[Tasks to complete]
**A)** Translate this sentence from the book review roundup into Spanish: "With other violent events, this might be a terrible place to start."
**B)** Copy out the book review roundup word for word, from "Our basket of" up to and including "Anderson’s Lover Man.".

[Passage provided]
■ ■ ■ ■ ■ ■ ■

Our basket of brilliant reviews this week includes Fintan O’Toole on Mark O’Connell’s A Thread of Violence, Idra Novey on Domenico Starnone’s The House on Via Gemito, Ginny Hogan on Josh Hawley’s Manhood, Dan Pipenbring on Dan Schreiber’s The Theory of Everything Else, and Darryl Pinckney on Alston Anderson’s Lover Man.
“[O’Connell] comes to the story, essentially, through the veil of fiction. He did a PhD on Banville and it was via The Book of Evidence that he became fascinated by the man whom the novelist had transformed into Montgomery. With other violent events, this might be a terrible place to start. It suggests a dreadful essay in postmodern cleverness, where there is no distinction between what happened and how it is represented, and morality is an embarrassing anachronism. But nothing could be further from O’Connell’s intent; in this weird case, the impulse to explore and unravel fictions is just the right instinct. It gives O’Connell, when he tracks down Macarthur (who has been around Dublin since his release from prison in 2012) and gets him to tell his own story, a heightened awareness that it is indeed precisely that: yet another story, another linguistic construct in which the relationship between truth and fiction is murky, unstable and impossible to pin down with any certainty … O’Connell is acutely conscious of the moral ambiguity of giving a voice to a man who does not really take responsibility for his vile acts but rather, as O’Connell puts it, accepts that he committed murder but does not accept that he is a murderer … This is what makes A Thread of Violence such a remarkable book. If it begins in the genre of ‘true crime’—let’s find the murderer and see if he will tell us what happened—it becomes an exploration of the human capacity to avoid truth … the book itself is haunting in its dissection of the mechanisms that allow human beings to dehumanize others.”

■ ■ ■ ■ ■ ■ ■

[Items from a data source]
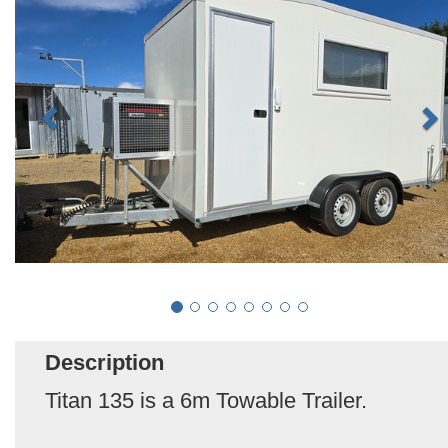
Description
Titan 135 is a 6m Towable Trailer.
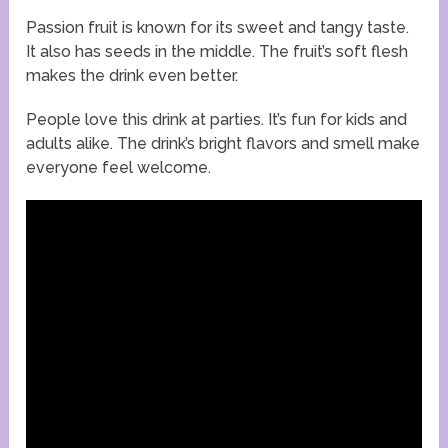
Passion fruit is known for its sweet and tangy taste.
It also has seeds in the middle. The fruit’s soft flesh
makes the drink even better.
People love this drink at parties. It’s fun for kids and
adults alike. The drink’s bright flavors and smell make
everyone feel welcome.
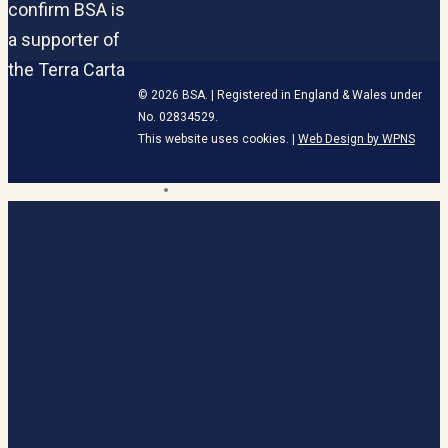
© 2026 BSA. | Registered in England & Wales under
No. 02834529.
This website uses cookies. |
Web Design by WPNS
linkedin
HOME
Close
Menu
BECOME A MEMBER
ABOUT
OUR MEMBERS
UK CAMPAIGNS
MARKETS
VALUES
DEVOLUTION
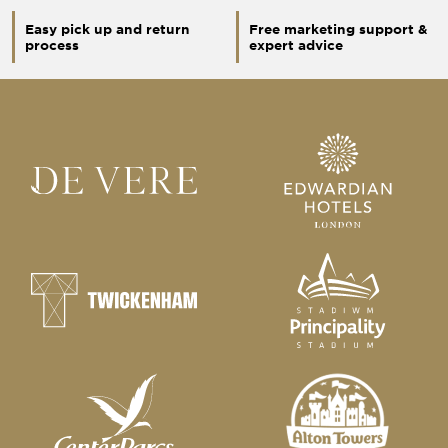
Easy pick up and return
Free marketing support &
process
expert advice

■ ■ ■ ■ ■ ■ ■

[Answer set]
**A)** Con otros sucesos violentos, este podría ser un pésimo punto de partida.

**B)**
Our basket of brilliant reviews this week includes Fintan O’Toole on Mark O’Connell’s A Thread of Violence, Idra Novey on Domenico Starnone’s The House on Via Gemito, Ginny Hogan on Josh Hawley’s Manhood, Dan Pipenbring on Dan Schreiber’s The Theory of Everything Else, and Darryl Pinckney on Alston Anderson’s Lover Man.